Add the handshake (or not)
Most of the time, you’ll accompany your greeting with the offer of a handshake. You know the routine—arm in front of you, slightly bent at the elbow, firm grip, and so on. Watch for visual cues from the other person. Not everyone shakes hands. Be prepared to drop your arm gracefully if the other person doesn’t respond by extending theirs.
Joining a group
If everyone at the event seems to be in groups, try to find one that looks inviting to make your approach. Again, look at the body language of the group. Look for a pair of people who are turned slightly away from each other, as if they are surveying the crowd. If you see a group standing in a semi-circle, take advantage of the opening. Usually an “Excuse me, do you mind if I join you?” will receive the positive response you are looking for.
Making not so small talk
I think the real reason some people dislike networking is not the initial introduction but the small talk that comes after that exchange. If you open the conversation by introducing yourself, you’ll encourage the other person to tell you his or her name, but it really doesn’t take the conversation anywhere. You can do better.
A recent article in The Wall Street Journal featured an interview with author Vanessa Van Edwards who outlined several tips for taking your conversation beyond the boring. She advises asking open-ended questions that give the person you’re speaking with the opportunity to share what inspires them. Instead of saying “What a great conference,” try “What made you decide to come to this conference out of all the ones to choose from?” And, as I always say, be an active listener!

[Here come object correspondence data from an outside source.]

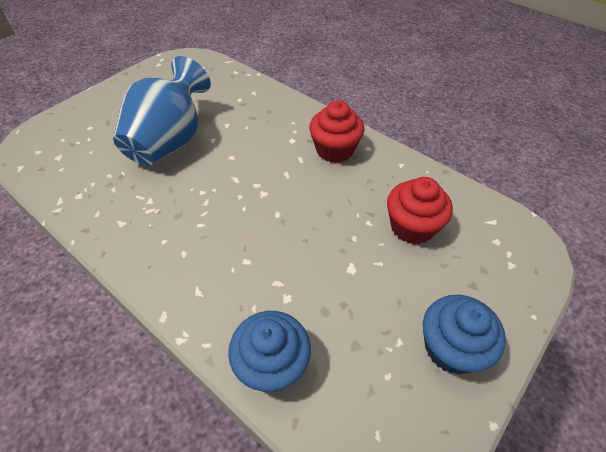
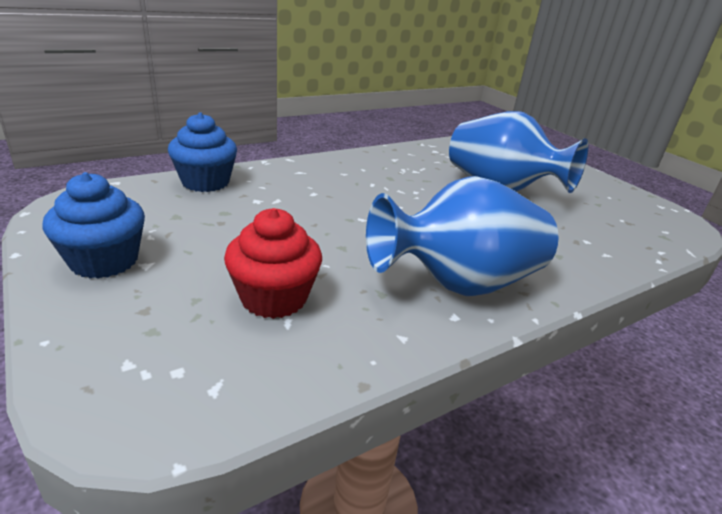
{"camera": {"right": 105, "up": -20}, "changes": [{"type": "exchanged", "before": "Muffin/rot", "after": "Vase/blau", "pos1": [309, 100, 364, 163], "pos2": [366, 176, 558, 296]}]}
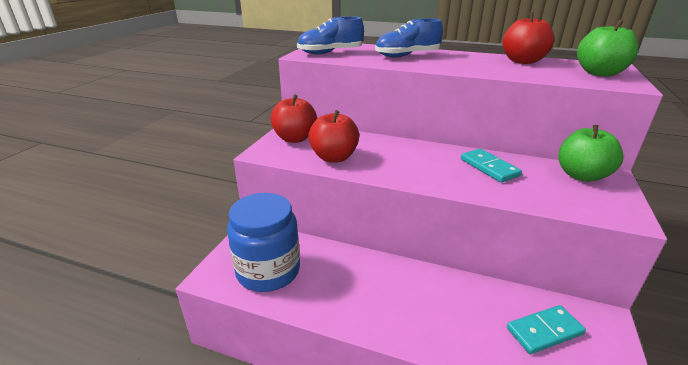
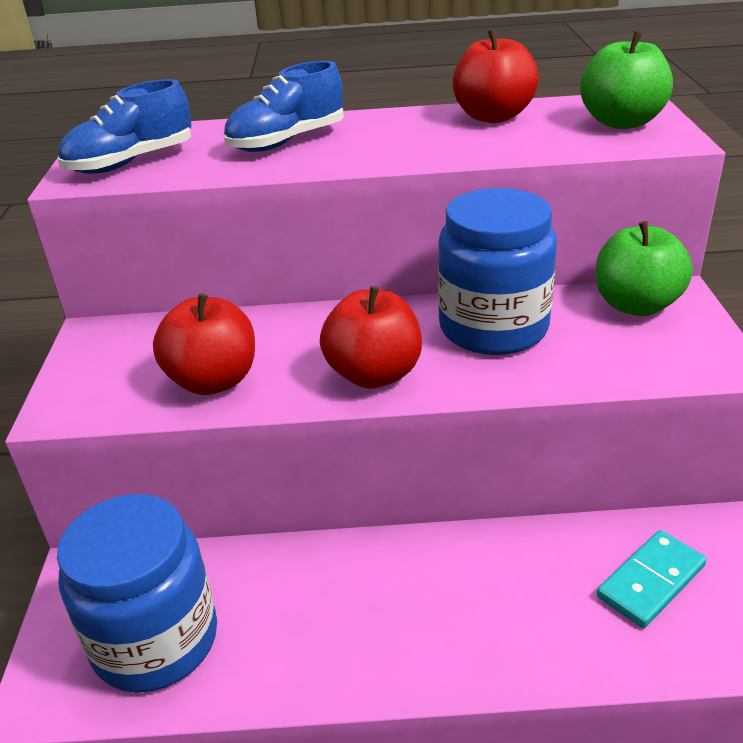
{"camera": {"right": -20, "up": 5}, "changes": [{"type": "relocated", "before": "Apfel/rot", "pos1": [271, 94, 317, 143], "pos2": [320, 286, 422, 389]}, {"type": "exchanged", "before": "Dominostein/türkis", "after": "Einmachglas/blau", "pos1": [461, 149, 522, 183], "pos2": [438, 188, 557, 355]}]}
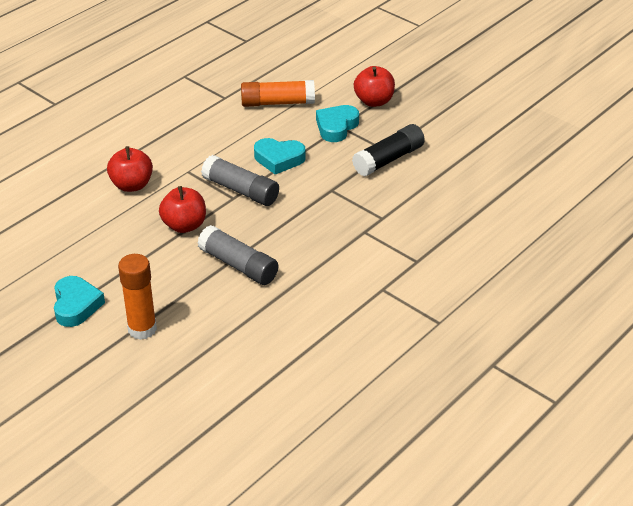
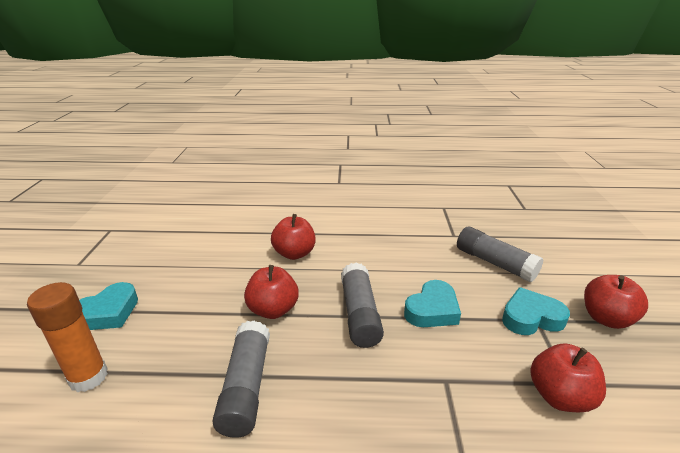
{"camera": {"right": 50, "up": -10}, "changes": [{"type": "spun", "before": "Herz/türkis", "pos1": [254, 138, 305, 175], "pos2": [404, 280, 461, 327], "turn": -105}, {"type": "colour", "before": "Klebestift/orange", "after": "Klebestift/grau", "pos1": [241, 80, 315, 107], "pos2": [457, 226, 543, 283]}, {"type": "exchanged", "before": "Klebestift/schwarz", "after": "Apfel/rot", "pos1": [352, 124, 425, 177], "pos2": [530, 343, 606, 412]}]}
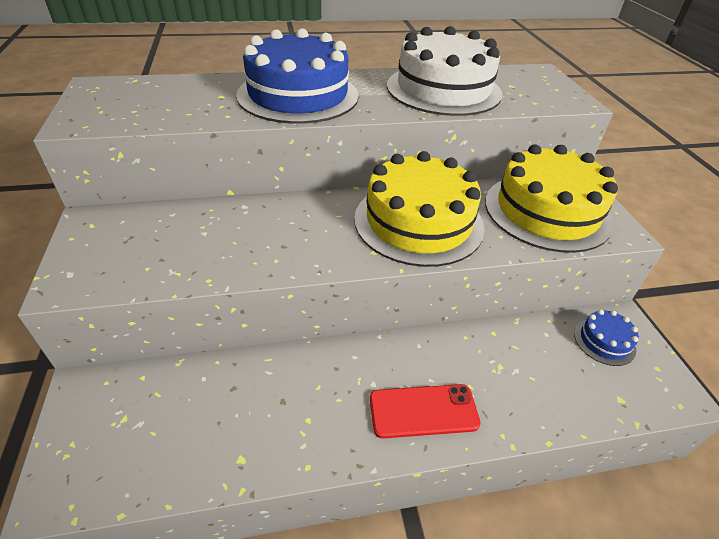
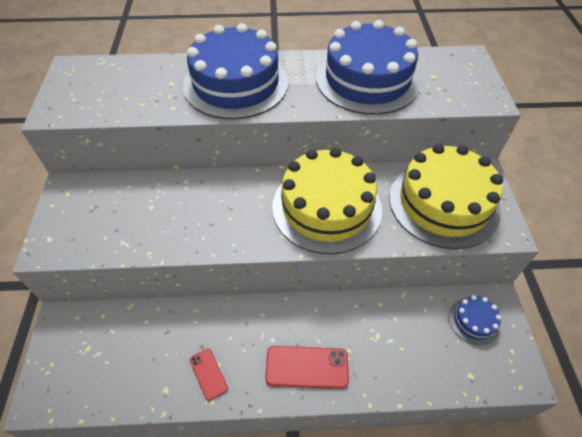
{"camera": {"right": 10, "up": 10}, "changes": [{"type": "appeared", "after": "Handy/rot", "pos2": [190, 348, 228, 401]}, {"type": "colour", "before": "Kuchen/weiß", "after": "Kuchen/blau", "pos1": [387, 26, 502, 116], "pos2": [316, 20, 421, 115]}]}
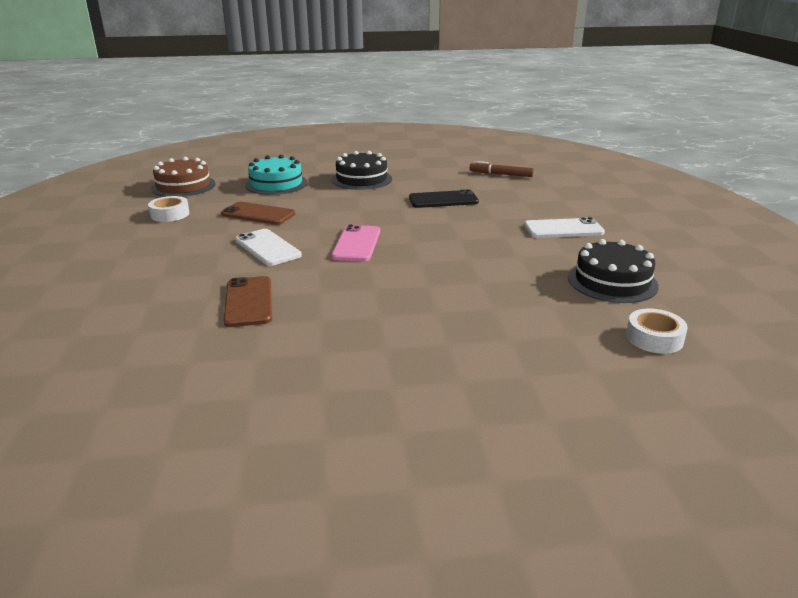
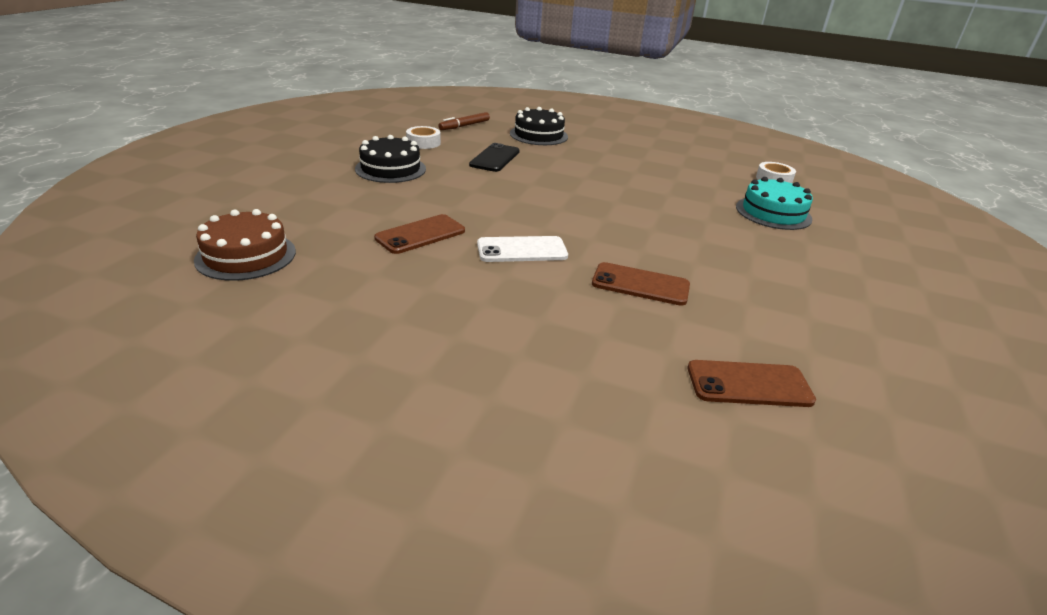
{"camera": {"right": -65, "up": 5}, "changes": [{"type": "relocated", "before": "Klebeband/weiß", "pos1": [148, 196, 190, 222], "pos2": [406, 126, 441, 149]}, {"type": "relocated", "before": "Kuchen/schwarz", "pos1": [568, 239, 659, 303], "pos2": [510, 107, 568, 145]}, {"type": "appeared", "after": "Handy/braun", "pos2": [688, 360, 816, 407]}, {"type": "relocated", "before": "Kuchen/türkis", "pos1": [245, 155, 308, 195], "pos2": [736, 177, 813, 230]}, {"type": "missing", "before": "Handy/rosa", "pos1": [331, 224, 380, 261]}, {"type": "missing", "before": "Handy/weiß", "pos1": [524, 217, 605, 238]}]}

What if they don’t like me?
Keith Farrazzi, author of Never Eat Alone, reminds us that making conversation is a skill that can be learned. In fact, it’s something I help people learn. And, like me, Farrazzi recommends that you be open and authentic when meeting new people. I agree: It is your willingness to share your unique personality that will draw people to you.
Instead of fearing that you’ll be rejected for being yourself, consider it a screening tool. If your goal is to meet people that you’ll want to work with or for in the future, you will be much better off finding people who “get” and like you.
Still feeling nervous?
If you still aren’t ready to make your approach then start working to eliminate your concerns. Identify your specific fears and concerns and work through them one by one. Think about the worst thing that could happen and how you would handle it. Thinking things through can help you come up with solutions to your concerns and overcome your anxieties.
Another way alleviate your nervousness is to enlist help. Ask one of your friends to introduce you to some of the people they know at an event or meeting. Or get to know the members of a local group or organization online before attending an in-person meeting. You’re welcome to connect with me and come to one of my local events here in Boston.
Just Say “Hello”
Meeting people and forming real connections will enhance your life both personally and professionally. But it takes that first step. Practice your lines, think through the scenarios, and make an actionable plan to get out there and start networking. Have no fear; it’s just networking, not the zombie apocalypse. The people you meet may be interested in your brains–but they won’t bite.